◆ **Job item**
Among the records that follow, count the lines where "kind" appears, and state the count by itself.

Document structure recognition data
+===+

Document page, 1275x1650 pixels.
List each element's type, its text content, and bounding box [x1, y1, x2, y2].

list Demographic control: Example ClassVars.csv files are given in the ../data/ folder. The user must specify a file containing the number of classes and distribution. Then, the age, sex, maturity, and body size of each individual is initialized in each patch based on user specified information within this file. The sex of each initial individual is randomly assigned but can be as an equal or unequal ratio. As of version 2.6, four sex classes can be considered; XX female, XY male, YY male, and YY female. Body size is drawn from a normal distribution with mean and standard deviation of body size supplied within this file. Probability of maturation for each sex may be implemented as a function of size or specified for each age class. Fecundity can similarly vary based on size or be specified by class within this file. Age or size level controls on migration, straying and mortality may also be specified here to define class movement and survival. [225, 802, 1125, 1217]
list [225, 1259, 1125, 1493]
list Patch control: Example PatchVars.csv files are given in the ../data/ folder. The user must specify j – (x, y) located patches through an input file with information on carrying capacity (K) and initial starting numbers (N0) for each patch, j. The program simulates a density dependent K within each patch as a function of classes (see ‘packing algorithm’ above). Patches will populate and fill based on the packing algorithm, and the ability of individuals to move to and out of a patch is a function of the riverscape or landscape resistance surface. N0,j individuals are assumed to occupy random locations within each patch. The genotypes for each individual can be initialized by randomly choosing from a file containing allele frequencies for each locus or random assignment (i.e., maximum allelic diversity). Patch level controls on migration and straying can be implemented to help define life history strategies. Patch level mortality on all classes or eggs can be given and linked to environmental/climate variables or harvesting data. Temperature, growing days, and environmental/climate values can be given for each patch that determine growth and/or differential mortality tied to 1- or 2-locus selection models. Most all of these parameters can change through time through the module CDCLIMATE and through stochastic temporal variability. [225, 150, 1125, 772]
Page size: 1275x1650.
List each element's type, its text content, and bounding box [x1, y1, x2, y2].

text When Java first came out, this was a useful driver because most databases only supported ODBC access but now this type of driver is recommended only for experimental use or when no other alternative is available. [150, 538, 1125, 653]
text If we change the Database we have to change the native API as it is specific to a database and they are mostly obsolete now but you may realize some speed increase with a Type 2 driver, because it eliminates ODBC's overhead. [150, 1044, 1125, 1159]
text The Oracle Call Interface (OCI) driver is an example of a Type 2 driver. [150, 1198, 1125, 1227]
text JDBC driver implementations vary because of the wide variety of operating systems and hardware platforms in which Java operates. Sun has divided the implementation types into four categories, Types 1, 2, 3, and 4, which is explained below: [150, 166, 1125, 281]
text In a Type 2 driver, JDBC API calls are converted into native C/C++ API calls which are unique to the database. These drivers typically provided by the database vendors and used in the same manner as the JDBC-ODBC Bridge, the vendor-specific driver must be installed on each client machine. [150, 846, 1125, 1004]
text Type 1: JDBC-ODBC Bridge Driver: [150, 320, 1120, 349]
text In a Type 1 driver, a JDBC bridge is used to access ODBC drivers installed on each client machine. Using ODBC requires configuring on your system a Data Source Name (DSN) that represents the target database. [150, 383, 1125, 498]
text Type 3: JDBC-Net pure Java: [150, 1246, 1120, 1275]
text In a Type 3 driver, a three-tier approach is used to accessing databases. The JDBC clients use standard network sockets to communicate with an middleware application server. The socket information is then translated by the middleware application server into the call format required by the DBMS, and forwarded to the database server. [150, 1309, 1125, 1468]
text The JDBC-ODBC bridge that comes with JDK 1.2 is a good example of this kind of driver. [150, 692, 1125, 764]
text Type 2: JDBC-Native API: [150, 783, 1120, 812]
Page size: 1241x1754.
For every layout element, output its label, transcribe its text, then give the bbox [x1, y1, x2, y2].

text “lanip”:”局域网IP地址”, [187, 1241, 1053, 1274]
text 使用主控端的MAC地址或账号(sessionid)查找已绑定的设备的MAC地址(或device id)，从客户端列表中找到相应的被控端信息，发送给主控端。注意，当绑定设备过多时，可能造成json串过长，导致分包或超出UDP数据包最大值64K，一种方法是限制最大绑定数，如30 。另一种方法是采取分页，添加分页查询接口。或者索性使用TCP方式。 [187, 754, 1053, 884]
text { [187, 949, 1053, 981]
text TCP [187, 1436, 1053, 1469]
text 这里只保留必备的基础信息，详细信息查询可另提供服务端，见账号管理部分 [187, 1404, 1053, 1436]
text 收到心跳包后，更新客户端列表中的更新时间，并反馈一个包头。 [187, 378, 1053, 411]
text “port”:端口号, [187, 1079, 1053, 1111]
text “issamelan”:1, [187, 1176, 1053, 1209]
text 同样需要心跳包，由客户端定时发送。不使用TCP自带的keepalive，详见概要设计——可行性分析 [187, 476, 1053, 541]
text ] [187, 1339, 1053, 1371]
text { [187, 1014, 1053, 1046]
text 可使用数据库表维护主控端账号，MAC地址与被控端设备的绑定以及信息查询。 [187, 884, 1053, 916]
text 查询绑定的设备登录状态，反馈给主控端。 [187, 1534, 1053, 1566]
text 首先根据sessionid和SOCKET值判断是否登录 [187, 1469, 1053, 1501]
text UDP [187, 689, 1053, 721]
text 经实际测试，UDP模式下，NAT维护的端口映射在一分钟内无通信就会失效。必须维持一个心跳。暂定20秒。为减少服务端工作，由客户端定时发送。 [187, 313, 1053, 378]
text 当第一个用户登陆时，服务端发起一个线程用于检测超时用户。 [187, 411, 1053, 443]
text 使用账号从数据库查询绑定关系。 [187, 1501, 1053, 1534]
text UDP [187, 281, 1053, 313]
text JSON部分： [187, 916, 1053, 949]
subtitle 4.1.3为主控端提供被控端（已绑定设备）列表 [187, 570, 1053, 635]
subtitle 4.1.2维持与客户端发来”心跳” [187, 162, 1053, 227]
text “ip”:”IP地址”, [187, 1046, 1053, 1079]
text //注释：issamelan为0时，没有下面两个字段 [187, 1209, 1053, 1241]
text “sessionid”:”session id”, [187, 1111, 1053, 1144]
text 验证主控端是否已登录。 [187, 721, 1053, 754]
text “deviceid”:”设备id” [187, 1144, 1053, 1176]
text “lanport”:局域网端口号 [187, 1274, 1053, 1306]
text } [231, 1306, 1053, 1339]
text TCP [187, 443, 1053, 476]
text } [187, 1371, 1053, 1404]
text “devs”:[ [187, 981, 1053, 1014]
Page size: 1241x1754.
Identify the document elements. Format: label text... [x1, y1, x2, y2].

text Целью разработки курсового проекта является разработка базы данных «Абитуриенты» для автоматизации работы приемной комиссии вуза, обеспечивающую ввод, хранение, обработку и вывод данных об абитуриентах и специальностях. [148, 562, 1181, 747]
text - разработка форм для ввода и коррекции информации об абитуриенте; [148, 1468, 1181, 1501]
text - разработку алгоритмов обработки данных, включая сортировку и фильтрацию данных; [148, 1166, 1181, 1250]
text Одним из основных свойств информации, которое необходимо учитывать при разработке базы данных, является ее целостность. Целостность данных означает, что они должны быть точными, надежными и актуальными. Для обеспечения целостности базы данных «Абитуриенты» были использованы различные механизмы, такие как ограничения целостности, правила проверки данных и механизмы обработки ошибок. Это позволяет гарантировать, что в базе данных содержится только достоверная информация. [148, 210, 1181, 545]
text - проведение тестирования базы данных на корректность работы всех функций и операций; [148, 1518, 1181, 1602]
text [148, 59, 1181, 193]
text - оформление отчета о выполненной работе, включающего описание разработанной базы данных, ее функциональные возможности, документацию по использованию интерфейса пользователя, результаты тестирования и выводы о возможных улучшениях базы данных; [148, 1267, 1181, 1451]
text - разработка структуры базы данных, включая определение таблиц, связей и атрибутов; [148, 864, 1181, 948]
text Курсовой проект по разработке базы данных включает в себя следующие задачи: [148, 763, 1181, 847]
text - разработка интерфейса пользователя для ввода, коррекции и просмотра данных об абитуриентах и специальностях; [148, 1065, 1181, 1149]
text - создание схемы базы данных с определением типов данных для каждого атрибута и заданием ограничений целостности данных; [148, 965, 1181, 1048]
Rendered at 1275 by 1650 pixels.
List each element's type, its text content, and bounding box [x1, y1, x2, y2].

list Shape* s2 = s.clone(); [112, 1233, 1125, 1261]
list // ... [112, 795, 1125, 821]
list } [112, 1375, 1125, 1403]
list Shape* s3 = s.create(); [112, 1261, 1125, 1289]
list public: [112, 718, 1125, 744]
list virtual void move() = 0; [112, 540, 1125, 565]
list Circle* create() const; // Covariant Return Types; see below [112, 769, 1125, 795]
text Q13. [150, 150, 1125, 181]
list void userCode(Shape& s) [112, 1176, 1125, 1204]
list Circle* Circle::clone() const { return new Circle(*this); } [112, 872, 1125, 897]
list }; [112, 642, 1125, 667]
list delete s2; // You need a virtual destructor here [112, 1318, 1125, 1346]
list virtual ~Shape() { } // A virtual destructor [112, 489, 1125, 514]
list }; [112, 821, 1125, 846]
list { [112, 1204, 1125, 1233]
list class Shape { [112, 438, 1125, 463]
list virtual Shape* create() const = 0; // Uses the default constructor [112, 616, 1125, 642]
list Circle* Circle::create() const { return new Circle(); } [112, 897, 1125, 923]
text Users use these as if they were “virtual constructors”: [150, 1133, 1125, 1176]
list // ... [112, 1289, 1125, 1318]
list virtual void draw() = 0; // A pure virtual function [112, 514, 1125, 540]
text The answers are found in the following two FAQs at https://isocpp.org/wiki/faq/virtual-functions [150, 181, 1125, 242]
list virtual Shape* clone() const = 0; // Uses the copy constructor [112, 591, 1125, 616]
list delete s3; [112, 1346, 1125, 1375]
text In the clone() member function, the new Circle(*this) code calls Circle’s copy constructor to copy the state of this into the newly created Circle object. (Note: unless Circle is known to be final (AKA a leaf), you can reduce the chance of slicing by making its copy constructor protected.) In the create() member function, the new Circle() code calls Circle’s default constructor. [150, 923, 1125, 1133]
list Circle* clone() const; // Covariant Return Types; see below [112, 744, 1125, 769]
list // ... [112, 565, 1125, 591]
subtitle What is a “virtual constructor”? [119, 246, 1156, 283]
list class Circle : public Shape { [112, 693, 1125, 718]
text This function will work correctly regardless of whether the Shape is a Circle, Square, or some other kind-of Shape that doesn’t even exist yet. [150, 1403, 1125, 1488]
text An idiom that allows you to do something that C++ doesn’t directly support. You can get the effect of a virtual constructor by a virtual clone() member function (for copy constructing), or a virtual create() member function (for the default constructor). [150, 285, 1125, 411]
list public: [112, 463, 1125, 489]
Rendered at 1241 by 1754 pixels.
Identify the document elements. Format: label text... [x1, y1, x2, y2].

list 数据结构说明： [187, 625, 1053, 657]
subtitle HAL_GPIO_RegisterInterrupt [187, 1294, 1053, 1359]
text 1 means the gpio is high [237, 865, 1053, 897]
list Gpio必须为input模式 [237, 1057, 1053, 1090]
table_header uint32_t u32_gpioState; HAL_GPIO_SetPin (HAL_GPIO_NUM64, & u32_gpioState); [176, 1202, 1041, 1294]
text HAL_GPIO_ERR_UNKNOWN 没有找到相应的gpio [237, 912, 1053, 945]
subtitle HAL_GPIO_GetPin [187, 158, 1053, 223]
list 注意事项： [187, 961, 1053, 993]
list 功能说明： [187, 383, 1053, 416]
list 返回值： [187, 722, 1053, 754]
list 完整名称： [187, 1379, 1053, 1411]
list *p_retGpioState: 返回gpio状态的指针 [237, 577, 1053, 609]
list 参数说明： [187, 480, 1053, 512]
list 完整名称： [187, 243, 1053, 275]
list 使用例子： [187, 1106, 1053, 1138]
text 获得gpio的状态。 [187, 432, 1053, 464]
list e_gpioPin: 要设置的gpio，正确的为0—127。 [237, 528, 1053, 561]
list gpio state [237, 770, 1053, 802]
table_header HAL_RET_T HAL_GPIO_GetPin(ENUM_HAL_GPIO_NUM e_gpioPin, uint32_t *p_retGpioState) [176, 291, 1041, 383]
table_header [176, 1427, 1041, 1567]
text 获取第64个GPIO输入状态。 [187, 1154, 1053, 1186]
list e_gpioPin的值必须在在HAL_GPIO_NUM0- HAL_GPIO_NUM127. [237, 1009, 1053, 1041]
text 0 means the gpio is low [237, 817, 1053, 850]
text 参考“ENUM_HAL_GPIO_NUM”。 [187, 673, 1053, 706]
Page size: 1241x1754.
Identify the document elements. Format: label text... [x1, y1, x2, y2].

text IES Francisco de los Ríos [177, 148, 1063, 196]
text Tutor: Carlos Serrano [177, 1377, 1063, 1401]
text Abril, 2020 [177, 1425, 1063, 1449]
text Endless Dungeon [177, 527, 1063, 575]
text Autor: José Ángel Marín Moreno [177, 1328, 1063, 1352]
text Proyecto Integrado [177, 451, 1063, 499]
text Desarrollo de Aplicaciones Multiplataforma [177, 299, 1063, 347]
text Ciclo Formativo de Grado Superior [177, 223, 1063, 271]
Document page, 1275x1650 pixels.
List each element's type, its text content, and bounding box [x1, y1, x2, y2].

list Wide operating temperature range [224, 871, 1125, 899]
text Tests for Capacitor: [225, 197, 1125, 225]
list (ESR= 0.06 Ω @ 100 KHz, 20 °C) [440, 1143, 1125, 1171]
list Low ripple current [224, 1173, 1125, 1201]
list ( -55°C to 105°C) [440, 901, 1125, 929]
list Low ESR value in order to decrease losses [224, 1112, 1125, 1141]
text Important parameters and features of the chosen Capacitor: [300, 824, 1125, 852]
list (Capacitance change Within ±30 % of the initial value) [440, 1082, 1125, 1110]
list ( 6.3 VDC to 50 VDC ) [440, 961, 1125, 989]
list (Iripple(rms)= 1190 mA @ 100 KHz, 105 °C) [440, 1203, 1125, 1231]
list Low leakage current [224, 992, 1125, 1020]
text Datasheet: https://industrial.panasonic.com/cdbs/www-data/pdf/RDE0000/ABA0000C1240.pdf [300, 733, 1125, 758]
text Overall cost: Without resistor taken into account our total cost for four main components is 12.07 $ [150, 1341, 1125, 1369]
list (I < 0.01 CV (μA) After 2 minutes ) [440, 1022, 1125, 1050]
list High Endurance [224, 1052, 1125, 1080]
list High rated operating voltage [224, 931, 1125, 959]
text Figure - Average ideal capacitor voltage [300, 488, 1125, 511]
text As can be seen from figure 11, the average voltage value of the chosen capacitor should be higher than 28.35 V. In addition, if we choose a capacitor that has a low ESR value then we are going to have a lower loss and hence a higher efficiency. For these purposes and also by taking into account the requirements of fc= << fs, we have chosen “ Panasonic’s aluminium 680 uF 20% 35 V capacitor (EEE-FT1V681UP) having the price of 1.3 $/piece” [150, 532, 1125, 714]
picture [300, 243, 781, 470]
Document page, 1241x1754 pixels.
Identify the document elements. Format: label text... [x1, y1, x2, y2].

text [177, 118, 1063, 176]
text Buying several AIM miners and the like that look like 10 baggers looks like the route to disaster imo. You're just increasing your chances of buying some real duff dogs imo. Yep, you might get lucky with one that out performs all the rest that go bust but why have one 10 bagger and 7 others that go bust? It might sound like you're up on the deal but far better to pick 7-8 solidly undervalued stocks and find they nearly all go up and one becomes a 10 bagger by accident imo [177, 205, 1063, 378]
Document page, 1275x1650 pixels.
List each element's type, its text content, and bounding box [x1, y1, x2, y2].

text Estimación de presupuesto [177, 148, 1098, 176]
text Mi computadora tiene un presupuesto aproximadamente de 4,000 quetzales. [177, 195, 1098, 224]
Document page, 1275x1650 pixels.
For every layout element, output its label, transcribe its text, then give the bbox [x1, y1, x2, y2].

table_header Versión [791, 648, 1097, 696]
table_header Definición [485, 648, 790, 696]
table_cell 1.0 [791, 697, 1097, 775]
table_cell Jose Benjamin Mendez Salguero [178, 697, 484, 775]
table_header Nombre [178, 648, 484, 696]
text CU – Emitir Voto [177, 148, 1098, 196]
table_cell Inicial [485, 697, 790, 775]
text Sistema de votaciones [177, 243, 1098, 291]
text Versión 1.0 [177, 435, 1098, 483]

+===+

◆ **Solution for this exercise**
2